#### Problem to work on
Only the lines below between the ones containing "thumb cmc: (222, 183)" and "ring tip: (107, 150)", inclusive, are to be reproduced, each exactly as it stands.

#### Extracted records
-=-=-

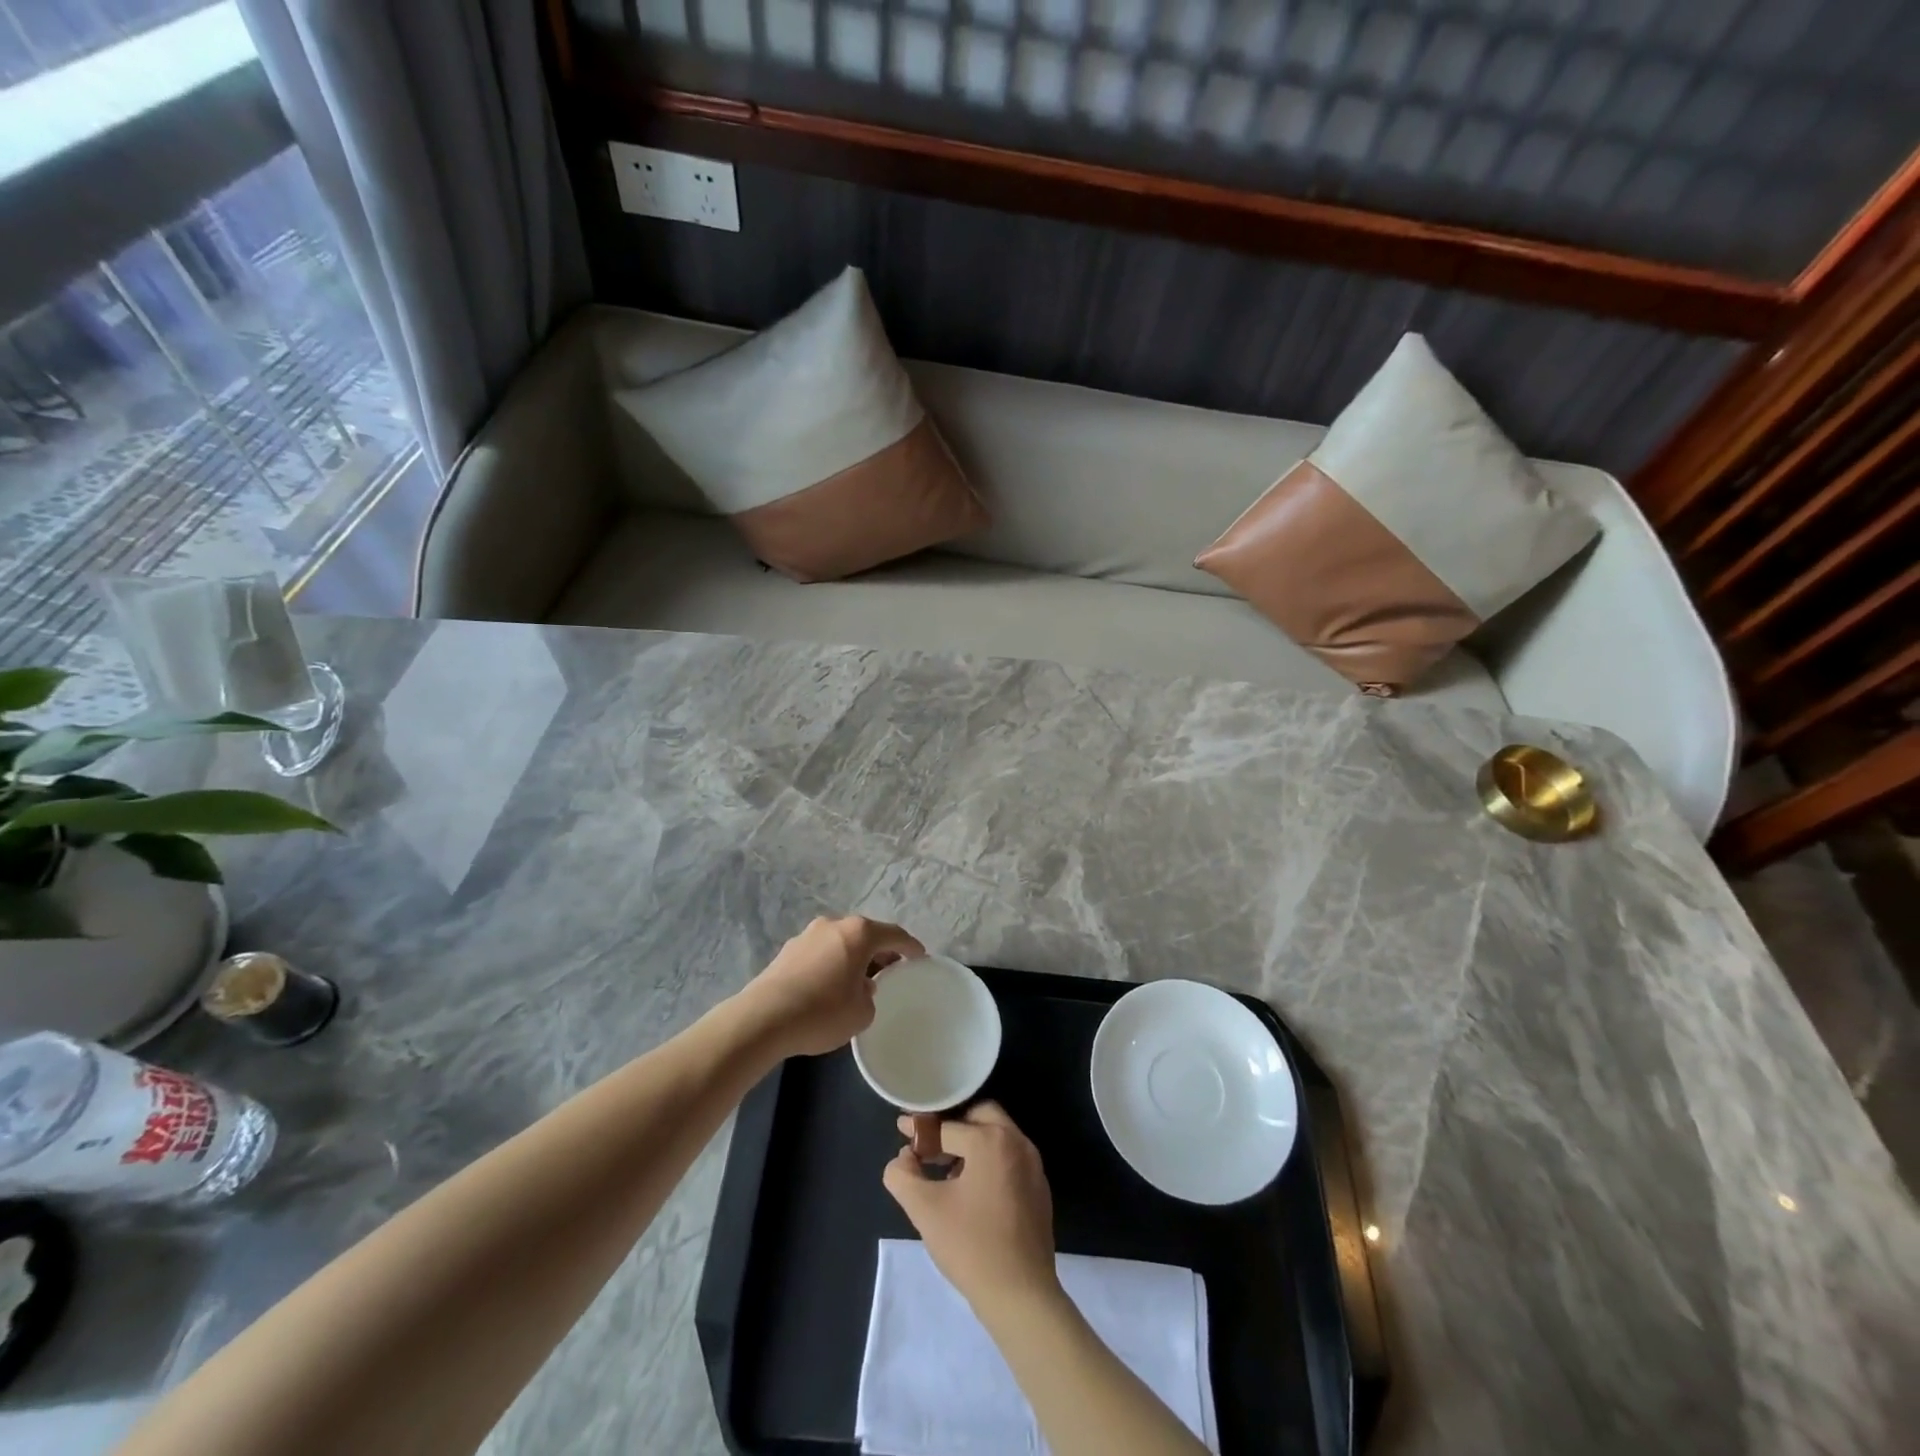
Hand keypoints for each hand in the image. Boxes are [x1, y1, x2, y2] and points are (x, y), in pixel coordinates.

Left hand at [738, 915, 924, 1057]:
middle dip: (880, 951)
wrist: (764, 1019)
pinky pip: (820, 953)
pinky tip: (831, 987)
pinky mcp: (787, 951)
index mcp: (859, 933)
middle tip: (891, 971)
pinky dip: (832, 964)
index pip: (894, 935)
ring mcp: (807, 935)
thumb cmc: (823, 1012)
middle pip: (865, 935)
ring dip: (853, 957)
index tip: (921, 957)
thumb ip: (870, 996)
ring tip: (860, 981)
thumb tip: (861, 987)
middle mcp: (833, 925)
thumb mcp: (862, 1013)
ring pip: (841, 942)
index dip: (910, 946)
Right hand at [882, 1102, 1058, 1320]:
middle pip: (979, 1115)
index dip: (920, 1131)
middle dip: (952, 1126)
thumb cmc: (971, 1247)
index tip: (902, 1131)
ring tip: (946, 1171)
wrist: (1022, 1297)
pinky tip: (972, 1190)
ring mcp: (1033, 1164)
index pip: (947, 1126)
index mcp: (991, 1139)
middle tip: (930, 1146)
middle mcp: (1017, 1141)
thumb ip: (903, 1176)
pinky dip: (989, 1160)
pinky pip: (1010, 1157)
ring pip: (997, 1135)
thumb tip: (901, 1159)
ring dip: (971, 1142)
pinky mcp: (1039, 1187)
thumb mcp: (925, 1210)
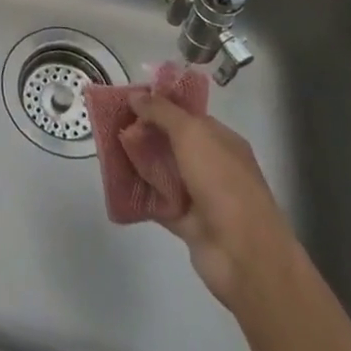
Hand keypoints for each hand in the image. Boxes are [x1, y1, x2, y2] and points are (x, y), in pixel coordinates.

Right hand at [131, 92, 297, 308]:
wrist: (243, 255)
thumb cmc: (222, 183)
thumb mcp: (191, 134)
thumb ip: (162, 112)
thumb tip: (135, 95)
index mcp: (221, 140)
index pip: (186, 115)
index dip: (158, 105)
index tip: (127, 101)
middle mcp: (212, 165)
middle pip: (171, 142)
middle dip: (143, 133)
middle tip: (111, 125)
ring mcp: (200, 195)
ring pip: (162, 171)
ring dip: (138, 162)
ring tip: (107, 150)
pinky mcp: (186, 222)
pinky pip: (157, 201)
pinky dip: (139, 194)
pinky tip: (115, 182)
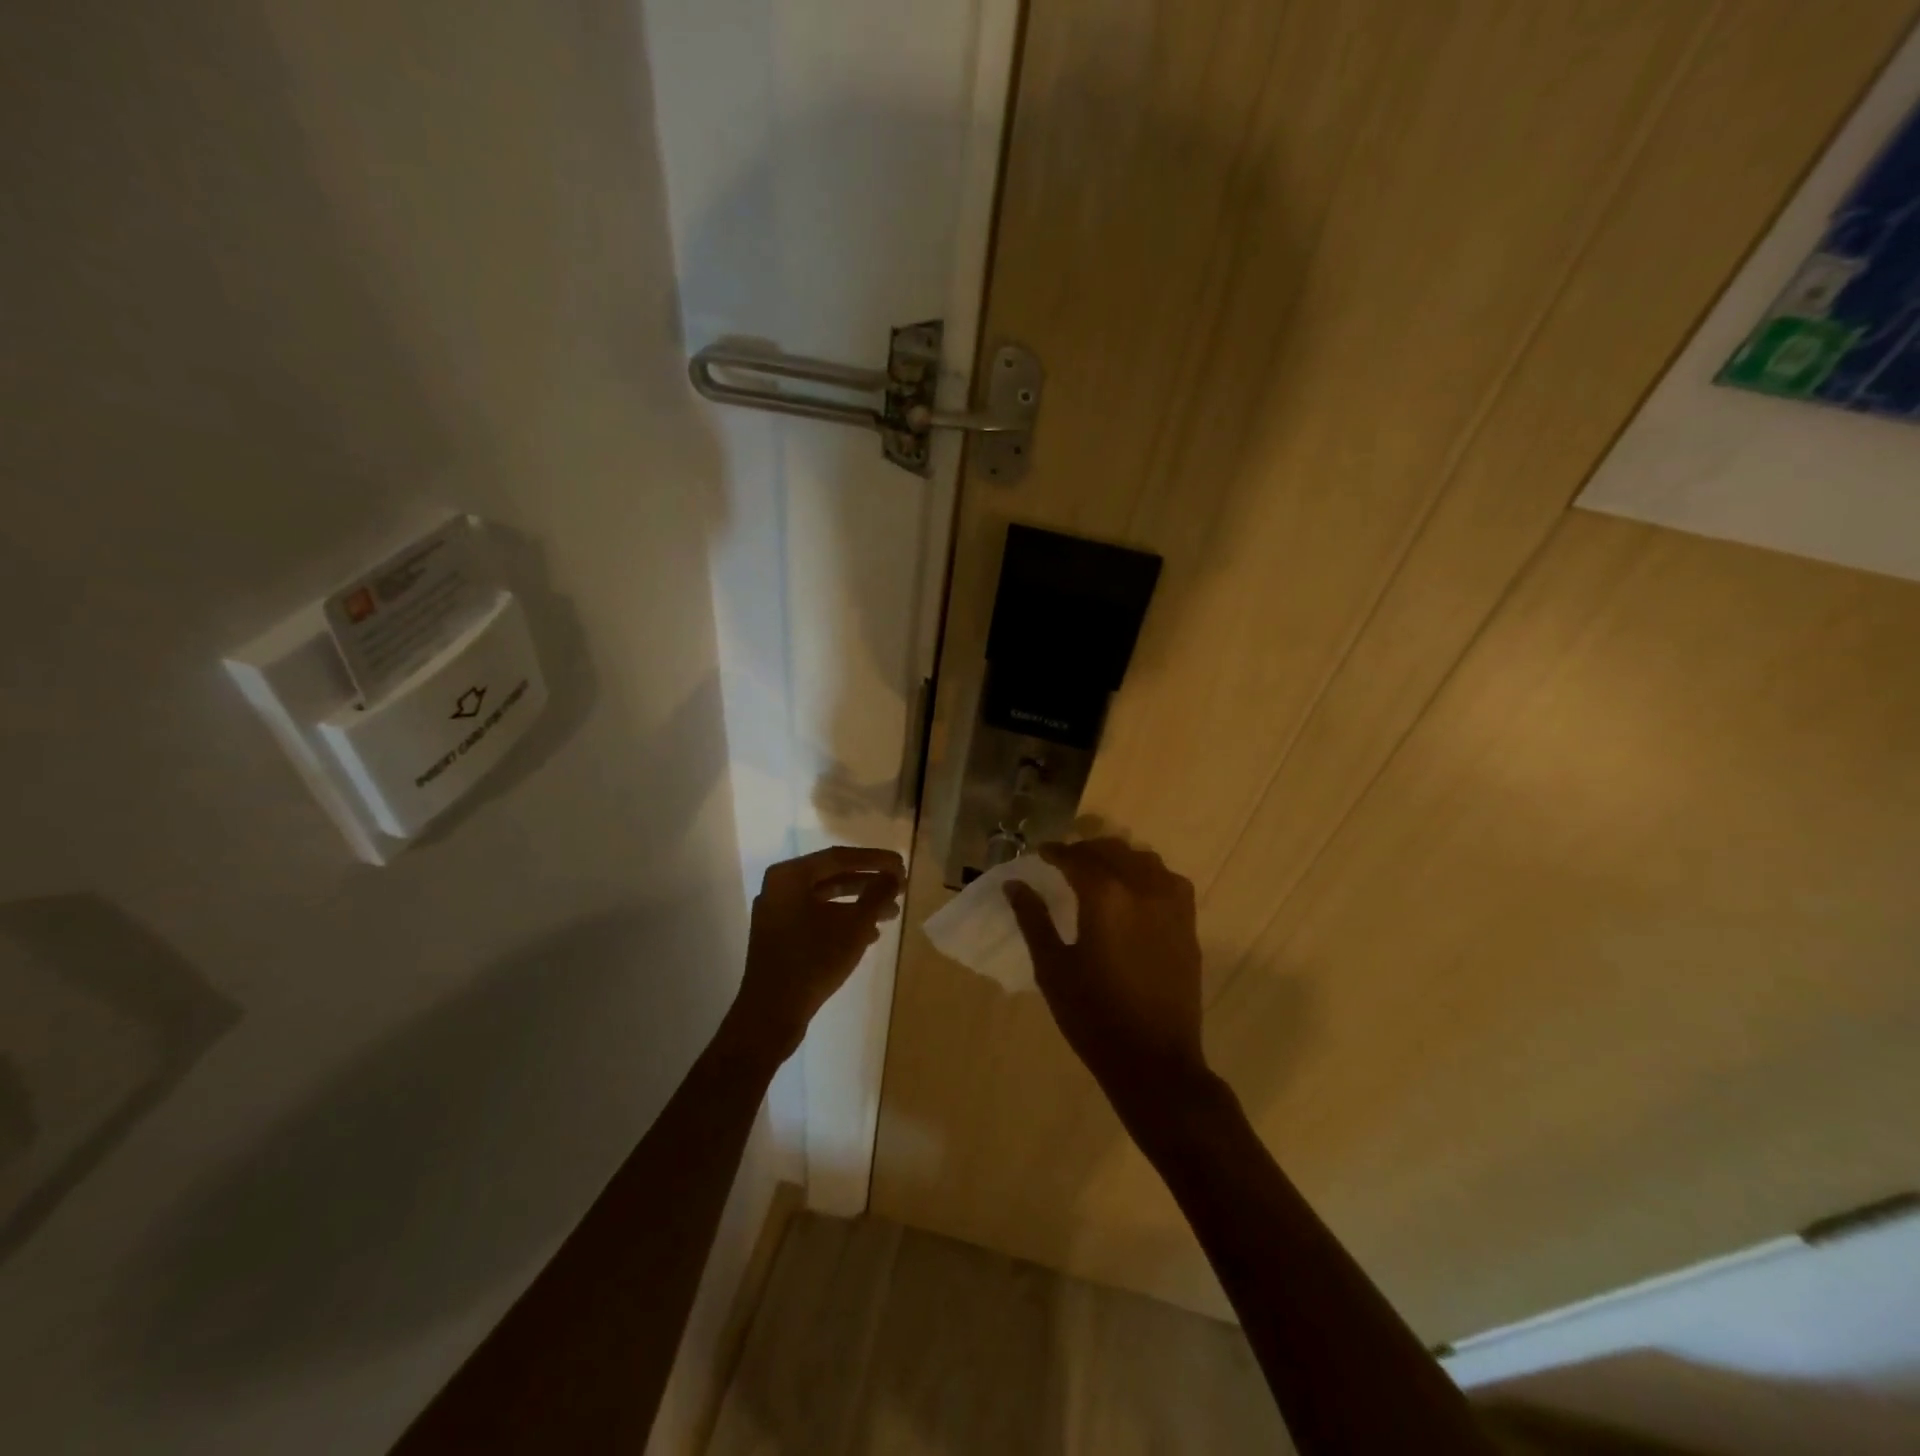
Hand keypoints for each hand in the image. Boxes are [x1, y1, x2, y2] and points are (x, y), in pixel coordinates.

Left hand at [730, 846, 904, 1060]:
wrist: (771, 1014)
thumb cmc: (813, 961)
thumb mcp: (854, 926)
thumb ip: (877, 894)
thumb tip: (894, 874)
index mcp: (789, 876)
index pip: (839, 857)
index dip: (875, 860)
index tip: (902, 865)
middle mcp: (779, 888)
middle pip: (832, 876)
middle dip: (869, 883)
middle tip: (900, 887)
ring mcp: (777, 914)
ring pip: (826, 899)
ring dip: (859, 904)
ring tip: (891, 914)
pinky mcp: (779, 937)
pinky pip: (816, 918)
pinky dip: (843, 921)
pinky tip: (869, 935)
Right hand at [1005, 839, 1209, 1108]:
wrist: (1154, 1059)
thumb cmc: (1093, 1015)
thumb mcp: (1052, 967)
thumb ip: (1033, 919)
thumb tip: (1014, 884)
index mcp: (1106, 896)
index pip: (1076, 858)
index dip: (1055, 852)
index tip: (1040, 853)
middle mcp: (1142, 887)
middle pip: (1111, 851)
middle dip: (1085, 851)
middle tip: (1064, 862)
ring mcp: (1172, 904)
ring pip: (1143, 859)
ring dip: (1117, 858)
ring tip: (1098, 873)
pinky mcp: (1188, 923)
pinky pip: (1167, 879)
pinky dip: (1145, 874)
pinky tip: (1133, 892)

-=-=-

#### Reply to the exercise
thumb cmc: (222, 183)
thumb mcp: (191, 134)
thumb ip: (162, 112)
thumb tip: (135, 95)
index mcp: (221, 140)
index pip: (186, 115)
index dip: (158, 105)
index tip: (127, 101)
middle mcp: (212, 165)
middle pip: (171, 142)
middle dip: (143, 133)
middle tip: (111, 125)
ring mcp: (200, 195)
ring pip: (162, 171)
ring dip: (138, 162)
ring tip: (107, 150)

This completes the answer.